History
"Never doubt that a small group of thoughtful
committed citizens can change the world...
indeed it’s the only thing that ever has." - Margaret Mead
Sparked by the spirit of a child, Seven Generations Ahead has emerged into a leading proponent of ecologically prosperous community development. Seven Generations Ahead’s birthing seed was a compelling thought Gary Cuneen had about his 4-year old son, and a question he imagined his son asking in later years about his choices for confronting the environmental problems facing humankind. That initial inspiration transformed into the development of Seven Generations Ahead in 2001, an organization advocating for local solutions to global environmental problems. Seven Generations Ahead has emerged as a catalyst, educator, and collaborator in the effort to re-align institutional and community decision-making through the long-term, cross-generational lenses of living in kinship with nature. From its inception, Seven Generations Ahead continues to be created by those connected to it, with an eye focused on a bold vision, an understanding of local and global contexts, and a strategy of working with collaborators whose emerging sensibilities, compatible visions, and complimentary skills move this collective work forward.
Vision
"In every deliberation we must consider the impact on the seventh generation...
even if it requires having skin as thick as the bark of a pine." - Great Law of the Iroquois
Seven Generations Ahead works for the emergence of communities where ecology, commerce, and social equity prosper in concert with each other…where all children can breathe the air, play in the soil, drink the water, and eat the food and be nourished by these daily events without threat to their health nor their natural home…where decision-makers deliberate with images of future generations at the forefront of their hearts and minds, and do so with "skin as thick as the bark of a pine".

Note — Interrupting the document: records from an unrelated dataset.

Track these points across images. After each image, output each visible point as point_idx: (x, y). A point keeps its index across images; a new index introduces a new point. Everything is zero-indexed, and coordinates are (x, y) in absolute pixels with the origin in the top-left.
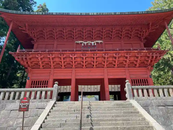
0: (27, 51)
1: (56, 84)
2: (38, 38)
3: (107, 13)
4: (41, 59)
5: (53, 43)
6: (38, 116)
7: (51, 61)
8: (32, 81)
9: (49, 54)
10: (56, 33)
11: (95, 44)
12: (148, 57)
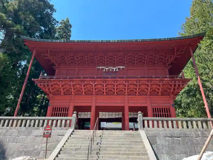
0: (49, 78)
1: (75, 113)
2: (59, 64)
3: (129, 40)
4: (63, 86)
5: (74, 68)
6: (58, 141)
7: (72, 87)
8: (53, 108)
9: (70, 81)
10: (78, 58)
11: (117, 70)
12: (171, 85)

Seven Generations Ahead sees a future filled with communities
- powered by the sun and clean, renewable energy,
- fed by local farmers producing healthy food raised in concert with the natural world,
- served by products created with dignity and fair compensation, produced with safe materials, and that reintegrate into cradle to cradle production cycles,
- nurtured by consumption rooted in respect for people and the environment, and
- sustained by development that satisfies community wants and needs, provides jobs for those least resourced, and prospers earth’s natural systems.